As the clock sped towards 8:00 AM and I sat on the stairs leading to our third level chomping on a bagel that was determined to stick to my teeth, the doorbell rang. K and I both froze. Who could it be at this unearthly morning hour? While I hesitated with my half full mouth, K dropped the vessel he was holding and wiped his hand before being the gracious host. Opening the door, he found the guy from the servicing company we had engaged to paint our outdoor shutters and doors, smiling outside. “Are you going to be home today?” the guy asked. K replied in the negative and paused. “You can leave the front door open then. We will need to paint around the corners…”
The rest of the conversation was around what needed to be done and why the front door needed to be unlocked. K reassured him it would be and asked him to lock it behind him when he was done. Sitting at the back of my home, I was feeling strangely uneasy. My mind scattered in a thousand different ways imagining worst case scenarios. As I took stock of the ‘valuables’ in the home, I realized no matter what I did apart from staying home and keeping an ‘eye’ on the workmen, I would not find peace.

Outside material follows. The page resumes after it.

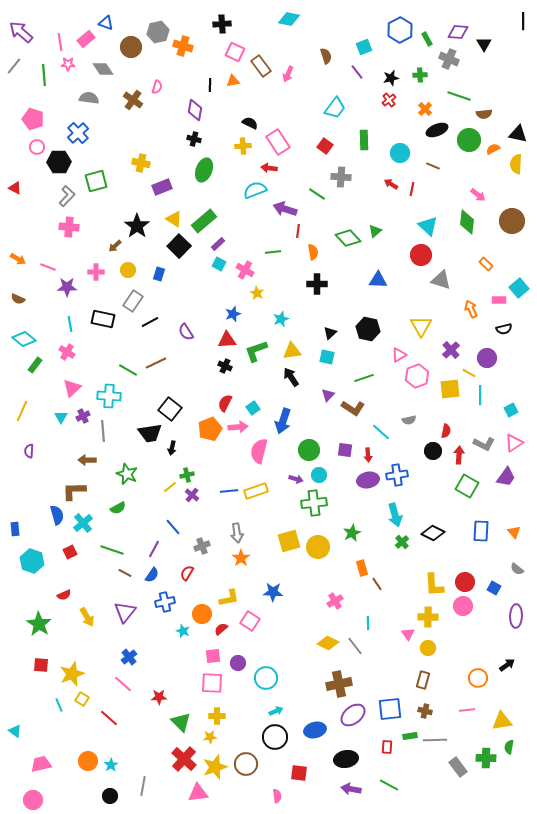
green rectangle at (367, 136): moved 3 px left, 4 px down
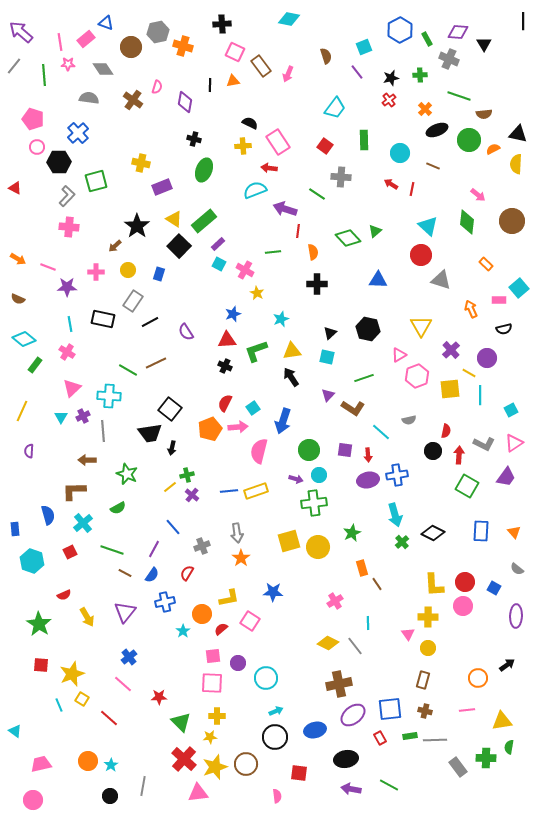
purple diamond at (195, 110): moved 10 px left, 8 px up
blue semicircle at (57, 515): moved 9 px left
cyan star at (183, 631): rotated 16 degrees clockwise
red rectangle at (387, 747): moved 7 px left, 9 px up; rotated 32 degrees counterclockwise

Even as I struggled with trusting the service folks, I realized a lot of it was from deeply embedded childhood memories. Memories of suspicion imbibed from parents, from people around me. Of locking every bureau, room and window before we left home. Of sometimes turning back to tug on the lock to ensure it was well and firmly locked. My mind went back to the initial days in our one bedroom apartment with wide sliding glass doors opening out to the balcony. The first few days, I couldn’t sleep as I imagined thieves with diamond tipped glass cutters at work on our balcony door. Over the next few years, I relaxed enough to sleep and at times keep the door open in summer as we let the breeze waft us into sleep.
The first time I left my garage door open as I left to work I returned home and turned the place upside down in my panic to make sure everything was in place. The next few times I shrugged and made a note to remember. It is amazing how we are lulled into a sense of peace till the next time we hear of something untoward.
As I rounded the bend in my car that morning, I told myself this was truly a test of my belief in the basic goodness of people. And I think I passed with flying colors.